◆ **Source records**
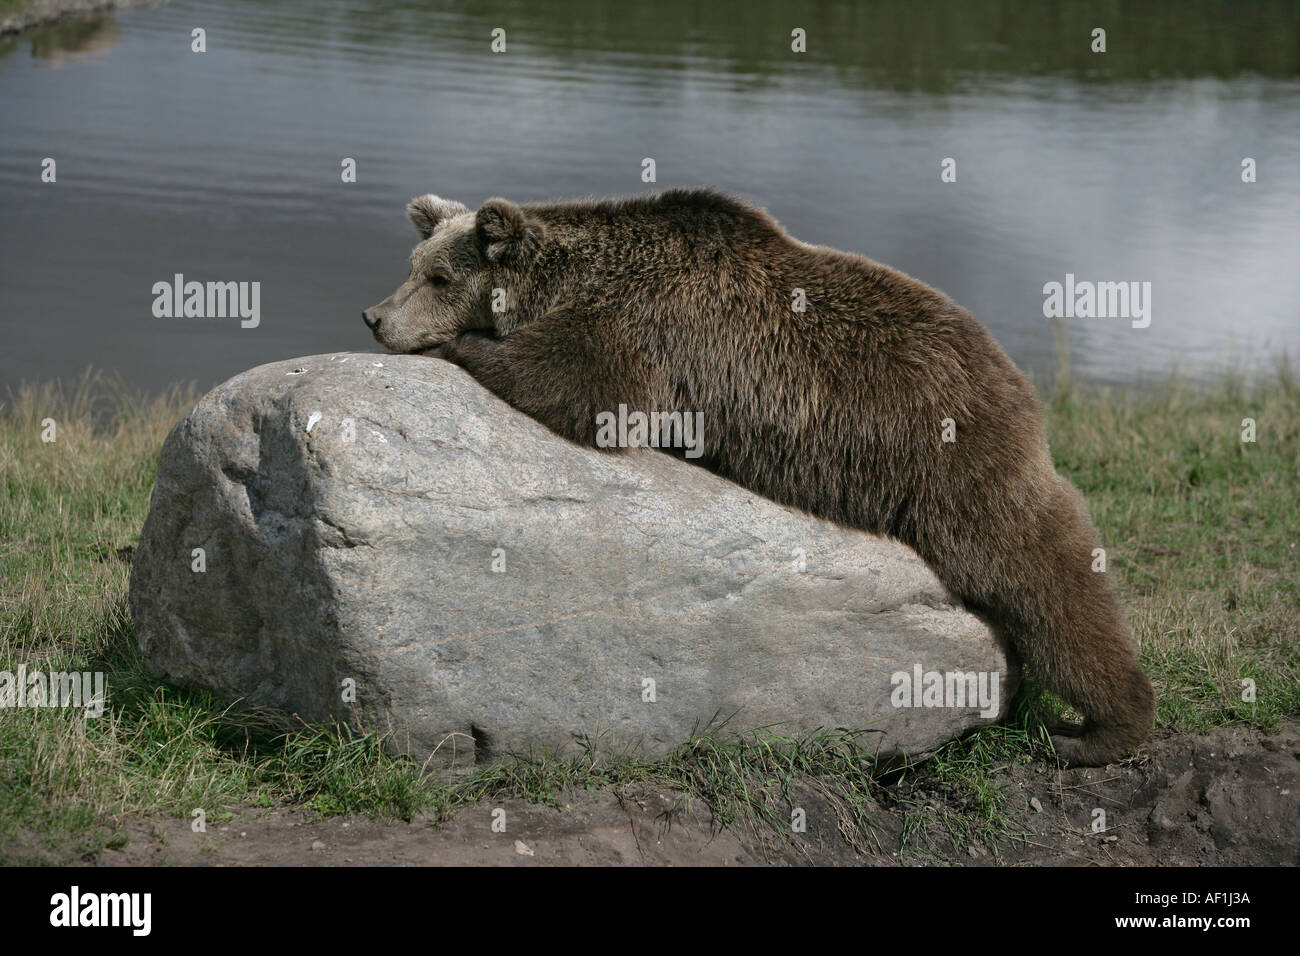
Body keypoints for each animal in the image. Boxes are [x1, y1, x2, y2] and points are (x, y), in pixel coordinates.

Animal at [362, 187, 1155, 766]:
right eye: (413, 261)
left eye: (439, 275)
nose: (374, 315)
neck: (572, 276)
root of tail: (1015, 380)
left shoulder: (645, 327)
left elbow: (581, 385)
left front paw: (461, 346)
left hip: (954, 466)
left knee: (1043, 581)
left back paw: (1098, 729)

◆ **Task**
An exact copy of all the entries above is required, with every picture left out.

◆ **Answer to the exercise**
Body keypoints for each animal in the image. Boxes are [x1, y1, x2, y2] and points are (x, y), in pixel coordinates.

Animal at [362, 187, 1155, 766]:
right eye: (413, 261)
left eye: (439, 275)
nose: (374, 315)
neck: (572, 276)
root of tail: (1015, 380)
left shoulder: (645, 327)
left elbow: (581, 385)
left front paw: (461, 346)
left hip: (954, 466)
left knee: (1043, 581)
left back paw: (1098, 729)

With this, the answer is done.